The request - Could you format the entries from the line containing "collection date: 1878-12-10" through the last line, both ends included, as a JSON list of strings with one string per line and blank lines omitted?

Listed entries -

──────

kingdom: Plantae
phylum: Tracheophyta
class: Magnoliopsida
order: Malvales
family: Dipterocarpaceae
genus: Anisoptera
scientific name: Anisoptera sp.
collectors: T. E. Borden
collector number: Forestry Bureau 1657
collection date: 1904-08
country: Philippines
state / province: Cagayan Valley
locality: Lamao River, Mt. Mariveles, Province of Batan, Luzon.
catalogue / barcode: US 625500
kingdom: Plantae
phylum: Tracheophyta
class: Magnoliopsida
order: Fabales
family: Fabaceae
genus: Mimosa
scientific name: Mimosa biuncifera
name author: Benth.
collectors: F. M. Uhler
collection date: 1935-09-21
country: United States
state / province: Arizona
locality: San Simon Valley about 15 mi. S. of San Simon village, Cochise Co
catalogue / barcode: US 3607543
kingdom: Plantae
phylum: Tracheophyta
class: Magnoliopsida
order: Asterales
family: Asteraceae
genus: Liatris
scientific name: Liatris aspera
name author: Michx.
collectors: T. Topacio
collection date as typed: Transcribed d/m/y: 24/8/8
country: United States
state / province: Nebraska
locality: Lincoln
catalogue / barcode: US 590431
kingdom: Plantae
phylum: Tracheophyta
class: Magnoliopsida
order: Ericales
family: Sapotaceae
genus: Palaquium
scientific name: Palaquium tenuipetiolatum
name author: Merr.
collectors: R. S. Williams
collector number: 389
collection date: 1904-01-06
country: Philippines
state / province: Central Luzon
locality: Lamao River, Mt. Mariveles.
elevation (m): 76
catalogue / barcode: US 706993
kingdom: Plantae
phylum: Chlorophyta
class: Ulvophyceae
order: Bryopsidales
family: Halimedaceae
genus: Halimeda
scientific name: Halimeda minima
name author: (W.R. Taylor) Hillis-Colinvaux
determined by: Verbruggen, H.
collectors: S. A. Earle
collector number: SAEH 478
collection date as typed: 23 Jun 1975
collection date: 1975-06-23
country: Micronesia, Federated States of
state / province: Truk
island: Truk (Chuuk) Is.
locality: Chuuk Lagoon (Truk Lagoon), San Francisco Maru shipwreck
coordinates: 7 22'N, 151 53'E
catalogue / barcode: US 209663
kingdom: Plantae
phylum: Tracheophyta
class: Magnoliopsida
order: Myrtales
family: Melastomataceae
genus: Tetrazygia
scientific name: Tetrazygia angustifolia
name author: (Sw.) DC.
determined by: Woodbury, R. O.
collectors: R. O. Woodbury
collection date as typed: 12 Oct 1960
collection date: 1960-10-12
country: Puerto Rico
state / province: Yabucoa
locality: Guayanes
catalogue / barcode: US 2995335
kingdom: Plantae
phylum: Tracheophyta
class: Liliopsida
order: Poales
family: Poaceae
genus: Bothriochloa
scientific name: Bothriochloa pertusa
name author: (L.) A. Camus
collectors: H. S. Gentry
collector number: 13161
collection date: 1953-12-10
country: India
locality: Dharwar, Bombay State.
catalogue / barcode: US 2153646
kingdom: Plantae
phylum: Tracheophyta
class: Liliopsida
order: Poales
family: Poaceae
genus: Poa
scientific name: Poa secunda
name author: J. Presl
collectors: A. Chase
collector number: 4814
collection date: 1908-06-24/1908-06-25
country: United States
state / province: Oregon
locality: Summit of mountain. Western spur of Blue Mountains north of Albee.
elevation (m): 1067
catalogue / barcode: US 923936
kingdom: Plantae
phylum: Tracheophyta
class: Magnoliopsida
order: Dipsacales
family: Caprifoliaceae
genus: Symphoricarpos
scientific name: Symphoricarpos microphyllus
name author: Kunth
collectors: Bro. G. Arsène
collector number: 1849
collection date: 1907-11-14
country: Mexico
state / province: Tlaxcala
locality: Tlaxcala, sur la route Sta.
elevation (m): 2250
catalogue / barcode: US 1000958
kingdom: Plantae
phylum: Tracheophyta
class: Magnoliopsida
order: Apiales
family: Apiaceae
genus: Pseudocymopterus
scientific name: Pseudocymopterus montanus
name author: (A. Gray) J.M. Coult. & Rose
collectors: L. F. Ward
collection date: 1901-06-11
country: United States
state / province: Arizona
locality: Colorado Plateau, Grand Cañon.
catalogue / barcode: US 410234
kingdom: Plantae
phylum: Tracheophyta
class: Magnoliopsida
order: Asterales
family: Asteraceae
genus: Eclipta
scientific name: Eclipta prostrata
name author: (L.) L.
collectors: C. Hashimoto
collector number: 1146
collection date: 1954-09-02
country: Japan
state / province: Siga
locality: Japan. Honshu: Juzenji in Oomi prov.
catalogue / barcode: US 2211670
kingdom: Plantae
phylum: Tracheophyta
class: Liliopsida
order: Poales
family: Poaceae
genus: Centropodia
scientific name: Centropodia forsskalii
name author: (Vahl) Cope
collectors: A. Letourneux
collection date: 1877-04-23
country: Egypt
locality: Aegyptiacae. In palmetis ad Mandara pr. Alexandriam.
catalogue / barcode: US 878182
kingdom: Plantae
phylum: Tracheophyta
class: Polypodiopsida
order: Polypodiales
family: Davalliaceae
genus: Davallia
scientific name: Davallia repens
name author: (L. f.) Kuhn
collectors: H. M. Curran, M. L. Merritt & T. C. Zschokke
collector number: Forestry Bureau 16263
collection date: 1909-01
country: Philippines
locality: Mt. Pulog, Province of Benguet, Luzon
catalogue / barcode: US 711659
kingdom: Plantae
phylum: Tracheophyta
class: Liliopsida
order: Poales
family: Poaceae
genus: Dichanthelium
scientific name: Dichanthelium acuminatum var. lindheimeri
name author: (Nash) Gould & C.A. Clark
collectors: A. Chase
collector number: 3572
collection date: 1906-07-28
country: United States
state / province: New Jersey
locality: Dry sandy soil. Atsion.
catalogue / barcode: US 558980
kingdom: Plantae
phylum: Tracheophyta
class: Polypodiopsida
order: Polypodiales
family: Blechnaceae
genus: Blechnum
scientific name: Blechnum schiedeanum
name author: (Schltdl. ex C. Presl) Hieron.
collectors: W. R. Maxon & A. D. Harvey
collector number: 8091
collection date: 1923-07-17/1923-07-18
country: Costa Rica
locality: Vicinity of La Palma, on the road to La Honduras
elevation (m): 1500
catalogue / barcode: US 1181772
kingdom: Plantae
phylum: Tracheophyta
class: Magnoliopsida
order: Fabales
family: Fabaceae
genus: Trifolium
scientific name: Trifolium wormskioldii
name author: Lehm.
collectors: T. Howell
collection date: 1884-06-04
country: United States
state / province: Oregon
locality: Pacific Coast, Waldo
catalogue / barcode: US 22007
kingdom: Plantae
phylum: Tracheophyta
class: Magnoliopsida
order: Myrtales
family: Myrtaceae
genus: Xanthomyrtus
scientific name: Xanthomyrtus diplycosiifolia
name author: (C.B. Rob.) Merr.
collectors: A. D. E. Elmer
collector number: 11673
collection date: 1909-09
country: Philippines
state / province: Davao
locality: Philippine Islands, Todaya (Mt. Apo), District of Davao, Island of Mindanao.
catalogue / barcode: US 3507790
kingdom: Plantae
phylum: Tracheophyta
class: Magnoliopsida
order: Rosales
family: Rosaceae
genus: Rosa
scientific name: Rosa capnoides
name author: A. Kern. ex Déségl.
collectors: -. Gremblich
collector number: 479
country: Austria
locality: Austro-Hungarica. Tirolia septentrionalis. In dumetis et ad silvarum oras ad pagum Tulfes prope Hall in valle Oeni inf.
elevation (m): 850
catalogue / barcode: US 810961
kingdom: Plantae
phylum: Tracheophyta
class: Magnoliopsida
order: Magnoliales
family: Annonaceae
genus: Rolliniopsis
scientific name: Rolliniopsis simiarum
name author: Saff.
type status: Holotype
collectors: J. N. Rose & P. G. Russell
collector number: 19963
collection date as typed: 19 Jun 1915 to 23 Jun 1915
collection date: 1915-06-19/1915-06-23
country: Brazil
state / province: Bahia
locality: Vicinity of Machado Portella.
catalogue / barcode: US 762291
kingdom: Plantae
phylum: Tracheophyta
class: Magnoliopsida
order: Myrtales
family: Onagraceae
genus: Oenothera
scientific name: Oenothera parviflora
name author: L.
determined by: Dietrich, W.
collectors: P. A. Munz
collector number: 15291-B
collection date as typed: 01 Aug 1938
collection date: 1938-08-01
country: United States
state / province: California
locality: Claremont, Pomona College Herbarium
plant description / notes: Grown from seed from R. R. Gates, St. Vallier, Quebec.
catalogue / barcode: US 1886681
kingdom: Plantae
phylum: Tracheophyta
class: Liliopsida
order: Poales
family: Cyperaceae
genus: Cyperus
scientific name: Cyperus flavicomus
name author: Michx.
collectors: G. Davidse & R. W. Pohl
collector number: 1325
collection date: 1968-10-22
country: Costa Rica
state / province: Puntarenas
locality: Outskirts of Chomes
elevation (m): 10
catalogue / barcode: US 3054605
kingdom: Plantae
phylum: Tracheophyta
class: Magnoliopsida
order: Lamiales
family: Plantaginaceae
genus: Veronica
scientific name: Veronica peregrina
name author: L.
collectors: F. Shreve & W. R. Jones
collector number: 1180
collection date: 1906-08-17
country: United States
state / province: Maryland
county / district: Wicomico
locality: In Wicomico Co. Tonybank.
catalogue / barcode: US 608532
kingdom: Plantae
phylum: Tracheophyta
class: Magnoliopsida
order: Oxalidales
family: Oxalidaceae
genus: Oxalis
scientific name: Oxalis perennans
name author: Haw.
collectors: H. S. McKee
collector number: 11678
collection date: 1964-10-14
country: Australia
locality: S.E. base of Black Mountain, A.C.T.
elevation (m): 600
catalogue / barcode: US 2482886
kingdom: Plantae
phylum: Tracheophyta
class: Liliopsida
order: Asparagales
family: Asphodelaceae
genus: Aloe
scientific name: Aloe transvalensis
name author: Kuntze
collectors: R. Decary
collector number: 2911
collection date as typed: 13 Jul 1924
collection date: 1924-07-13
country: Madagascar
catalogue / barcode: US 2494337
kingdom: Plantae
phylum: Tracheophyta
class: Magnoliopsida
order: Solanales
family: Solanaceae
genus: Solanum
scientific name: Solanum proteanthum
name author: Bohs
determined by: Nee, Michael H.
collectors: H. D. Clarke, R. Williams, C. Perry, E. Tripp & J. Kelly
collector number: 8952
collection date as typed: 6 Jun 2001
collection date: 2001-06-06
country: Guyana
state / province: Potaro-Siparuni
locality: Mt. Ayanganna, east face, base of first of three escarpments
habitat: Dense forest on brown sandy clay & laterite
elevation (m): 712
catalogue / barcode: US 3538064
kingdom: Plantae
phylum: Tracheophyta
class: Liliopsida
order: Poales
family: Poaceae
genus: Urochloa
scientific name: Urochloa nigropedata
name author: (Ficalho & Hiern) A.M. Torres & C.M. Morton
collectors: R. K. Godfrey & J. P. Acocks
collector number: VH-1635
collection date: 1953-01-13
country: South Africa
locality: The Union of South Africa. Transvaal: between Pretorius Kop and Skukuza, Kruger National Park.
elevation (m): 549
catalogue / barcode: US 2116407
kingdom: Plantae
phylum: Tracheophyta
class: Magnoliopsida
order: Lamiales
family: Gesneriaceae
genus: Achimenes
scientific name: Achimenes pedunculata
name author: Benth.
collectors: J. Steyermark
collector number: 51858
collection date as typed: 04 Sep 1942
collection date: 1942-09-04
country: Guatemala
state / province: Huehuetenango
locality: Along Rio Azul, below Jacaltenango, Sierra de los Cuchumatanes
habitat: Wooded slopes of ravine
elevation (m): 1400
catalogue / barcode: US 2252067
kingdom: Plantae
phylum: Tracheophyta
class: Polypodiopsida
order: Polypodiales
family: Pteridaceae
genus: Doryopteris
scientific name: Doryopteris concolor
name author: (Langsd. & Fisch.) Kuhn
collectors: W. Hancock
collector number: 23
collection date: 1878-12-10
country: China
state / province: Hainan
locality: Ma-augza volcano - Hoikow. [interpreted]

──────

Solution -
[
  "collection date: 1878-12-10",
  "country: China",
  "state / province: Hainan",
  "locality: Ma-augza volcano - Hoikow. [interpreted]"
]